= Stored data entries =
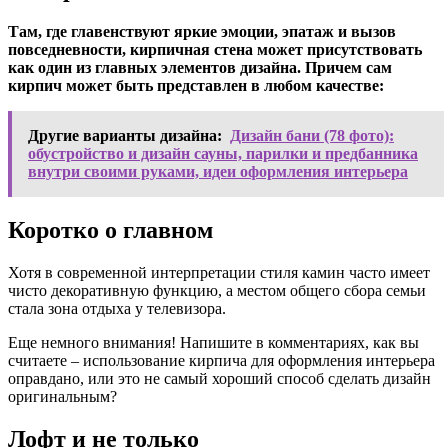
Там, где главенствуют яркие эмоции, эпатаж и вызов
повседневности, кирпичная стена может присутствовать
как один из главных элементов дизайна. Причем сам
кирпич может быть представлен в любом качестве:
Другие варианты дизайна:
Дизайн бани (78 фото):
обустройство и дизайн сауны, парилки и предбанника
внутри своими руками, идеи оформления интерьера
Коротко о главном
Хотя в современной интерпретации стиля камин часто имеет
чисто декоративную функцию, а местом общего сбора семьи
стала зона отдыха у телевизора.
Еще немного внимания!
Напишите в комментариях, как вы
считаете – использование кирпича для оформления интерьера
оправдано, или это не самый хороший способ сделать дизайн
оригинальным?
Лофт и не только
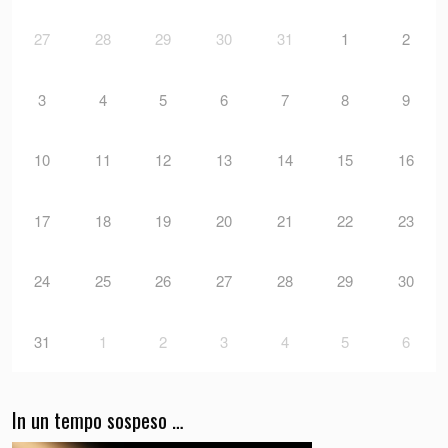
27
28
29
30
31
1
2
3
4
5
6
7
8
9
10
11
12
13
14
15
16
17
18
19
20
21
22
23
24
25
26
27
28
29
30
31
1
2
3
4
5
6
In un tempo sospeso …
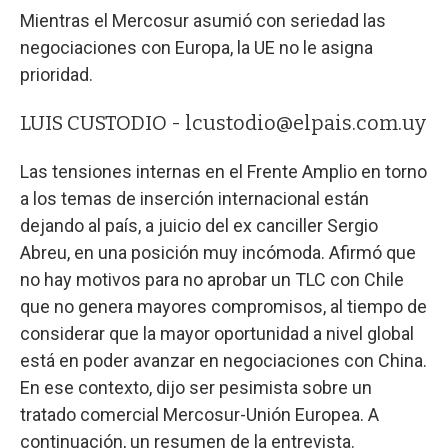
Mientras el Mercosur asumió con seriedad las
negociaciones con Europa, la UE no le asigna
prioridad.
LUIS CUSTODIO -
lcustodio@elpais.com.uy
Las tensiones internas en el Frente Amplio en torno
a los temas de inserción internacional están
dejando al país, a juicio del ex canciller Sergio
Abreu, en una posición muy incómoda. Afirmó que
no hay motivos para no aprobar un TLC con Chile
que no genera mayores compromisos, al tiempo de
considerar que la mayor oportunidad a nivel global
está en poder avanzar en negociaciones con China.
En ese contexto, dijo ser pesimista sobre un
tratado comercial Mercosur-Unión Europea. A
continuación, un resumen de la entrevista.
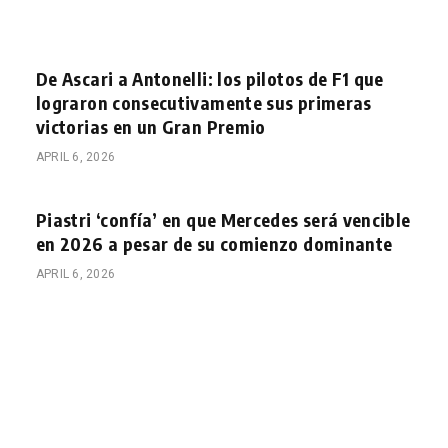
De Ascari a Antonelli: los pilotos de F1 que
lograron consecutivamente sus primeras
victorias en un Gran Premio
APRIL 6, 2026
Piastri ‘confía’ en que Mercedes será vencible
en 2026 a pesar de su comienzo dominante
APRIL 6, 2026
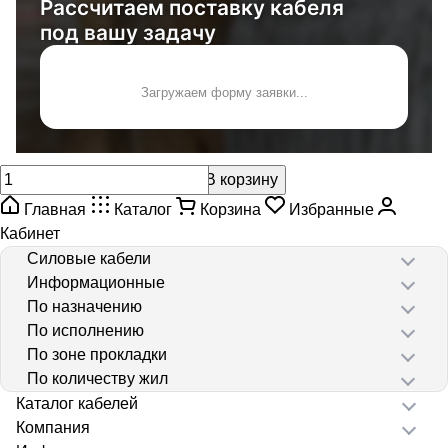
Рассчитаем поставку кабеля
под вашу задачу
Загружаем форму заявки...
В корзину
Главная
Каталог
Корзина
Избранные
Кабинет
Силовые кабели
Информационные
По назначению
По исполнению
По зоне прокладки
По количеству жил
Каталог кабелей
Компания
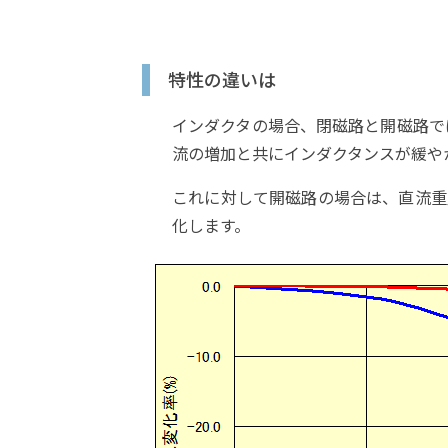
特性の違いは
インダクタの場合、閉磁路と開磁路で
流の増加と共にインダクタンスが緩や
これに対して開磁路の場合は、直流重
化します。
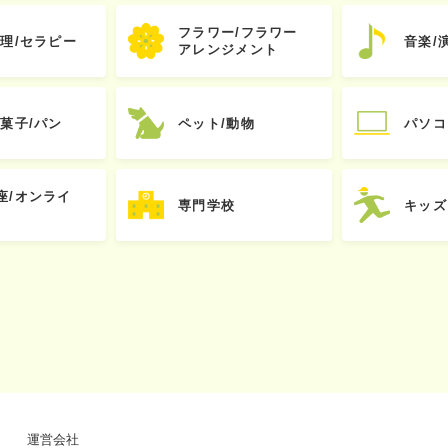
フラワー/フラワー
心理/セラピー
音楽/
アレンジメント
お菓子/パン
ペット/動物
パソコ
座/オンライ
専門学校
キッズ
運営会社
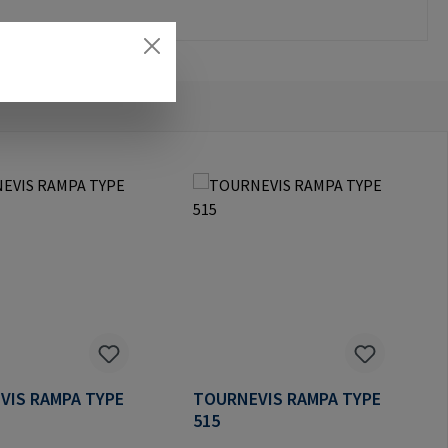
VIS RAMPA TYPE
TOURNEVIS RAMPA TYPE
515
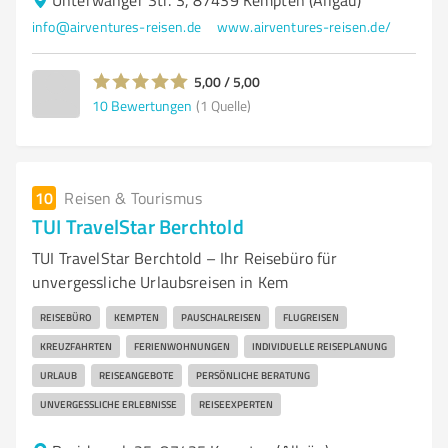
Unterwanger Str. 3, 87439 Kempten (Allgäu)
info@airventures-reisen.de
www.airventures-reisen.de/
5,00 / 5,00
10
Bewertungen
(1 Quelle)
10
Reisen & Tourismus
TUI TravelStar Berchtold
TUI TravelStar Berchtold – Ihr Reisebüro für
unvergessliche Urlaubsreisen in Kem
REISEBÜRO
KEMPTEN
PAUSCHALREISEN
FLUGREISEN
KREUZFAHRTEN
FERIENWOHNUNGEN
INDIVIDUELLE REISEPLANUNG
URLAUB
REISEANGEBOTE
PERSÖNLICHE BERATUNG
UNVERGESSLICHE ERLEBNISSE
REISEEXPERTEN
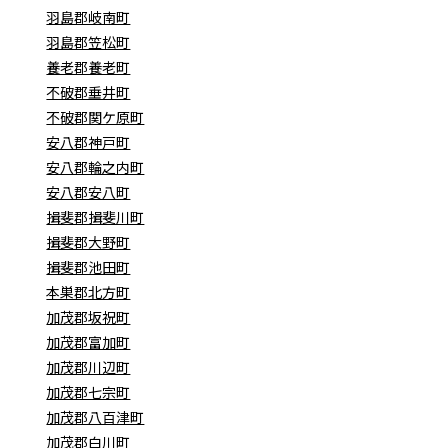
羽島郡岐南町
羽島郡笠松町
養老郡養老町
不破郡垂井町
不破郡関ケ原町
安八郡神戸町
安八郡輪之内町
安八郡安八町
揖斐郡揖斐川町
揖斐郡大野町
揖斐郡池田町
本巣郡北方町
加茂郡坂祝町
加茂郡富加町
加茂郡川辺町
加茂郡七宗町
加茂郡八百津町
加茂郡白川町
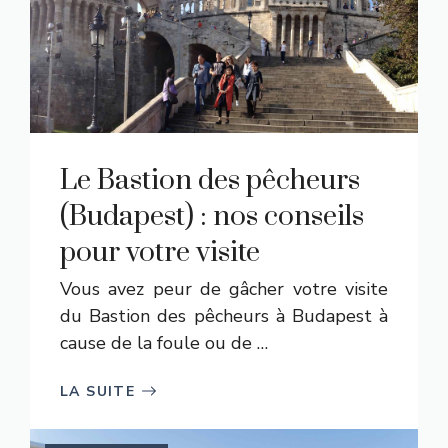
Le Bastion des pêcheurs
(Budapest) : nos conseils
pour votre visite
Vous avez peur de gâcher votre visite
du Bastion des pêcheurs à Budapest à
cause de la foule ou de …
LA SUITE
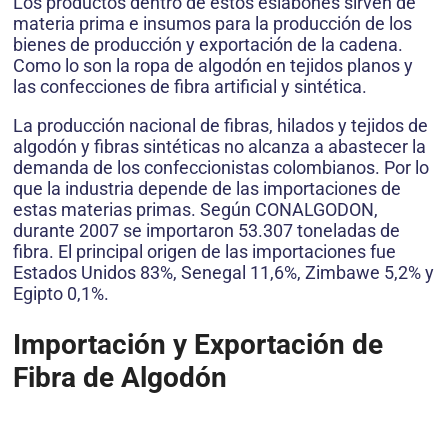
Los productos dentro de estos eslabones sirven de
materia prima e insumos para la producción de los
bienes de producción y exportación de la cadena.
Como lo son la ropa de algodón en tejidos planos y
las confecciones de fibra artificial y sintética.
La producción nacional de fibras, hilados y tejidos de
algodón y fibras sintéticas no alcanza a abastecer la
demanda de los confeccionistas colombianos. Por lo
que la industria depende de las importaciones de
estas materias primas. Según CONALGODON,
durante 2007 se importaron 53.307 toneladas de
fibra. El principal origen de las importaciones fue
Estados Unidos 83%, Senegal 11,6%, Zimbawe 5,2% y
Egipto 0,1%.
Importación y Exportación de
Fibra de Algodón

...

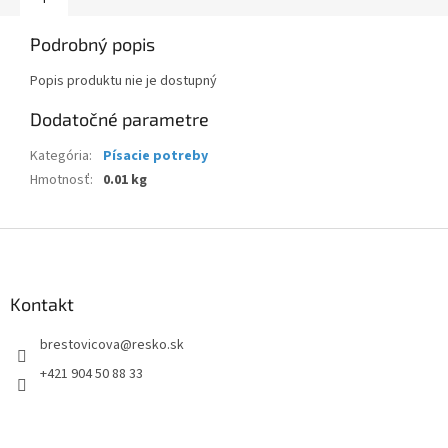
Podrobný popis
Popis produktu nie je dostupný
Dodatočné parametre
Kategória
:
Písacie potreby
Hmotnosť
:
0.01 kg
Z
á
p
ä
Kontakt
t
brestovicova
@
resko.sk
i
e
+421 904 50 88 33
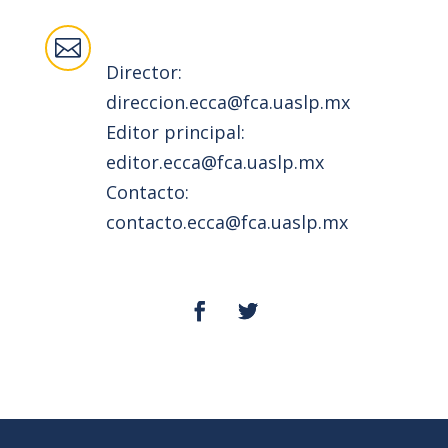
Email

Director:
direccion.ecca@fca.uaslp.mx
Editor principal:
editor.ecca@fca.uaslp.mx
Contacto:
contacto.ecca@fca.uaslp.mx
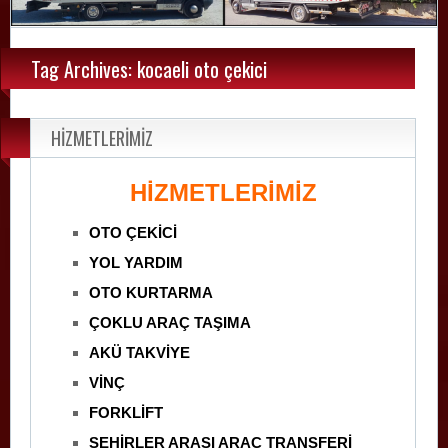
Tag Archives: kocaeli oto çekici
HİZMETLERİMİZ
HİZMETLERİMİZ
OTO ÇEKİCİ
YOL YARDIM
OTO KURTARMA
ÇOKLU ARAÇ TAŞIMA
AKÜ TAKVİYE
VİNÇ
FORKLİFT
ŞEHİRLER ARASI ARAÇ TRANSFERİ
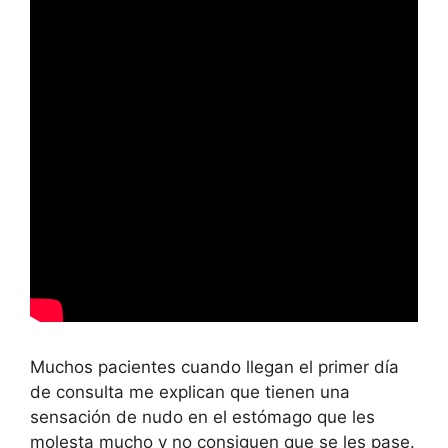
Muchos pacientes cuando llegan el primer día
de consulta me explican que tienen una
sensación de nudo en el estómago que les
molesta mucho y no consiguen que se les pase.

= TASK TO CARRY OUT =
Write out the lines of the rows, everything from the line containing "Podrobný popis" down to the line containing "molesta mucho y no consiguen que se les pase.", with both of those lines included. Leave the pictures out of your answer.

= TASK RESULT =
Podrobný popis
Popis produktu nie je dostupný
Dodatočné parametre
Kategória
:
Písacie potreby
Hmotnosť
:
0.01 kg
Z
á
p
ä
Kontakt
t
brestovicova
@
resko.sk
i
e
+421 904 50 88 33
Email

Director:
direccion.ecca@fca.uaslp.mx
Editor principal:
editor.ecca@fca.uaslp.mx
Contacto:
contacto.ecca@fca.uaslp.mx
Tag Archives: kocaeli oto çekici
HİZMETLERİMİZ
HİZMETLERİMİZ
OTO ÇEKİCİ
YOL YARDIM
OTO KURTARMA
ÇOKLU ARAÇ TAŞIMA
AKÜ TAKVİYE
VİNÇ
FORKLİFT
ŞEHİRLER ARASI ARAÇ TRANSFERİ
Muchos pacientes cuando llegan el primer día
de consulta me explican que tienen una
sensación de nudo en el estómago que les
molesta mucho y no consiguen que se les pase.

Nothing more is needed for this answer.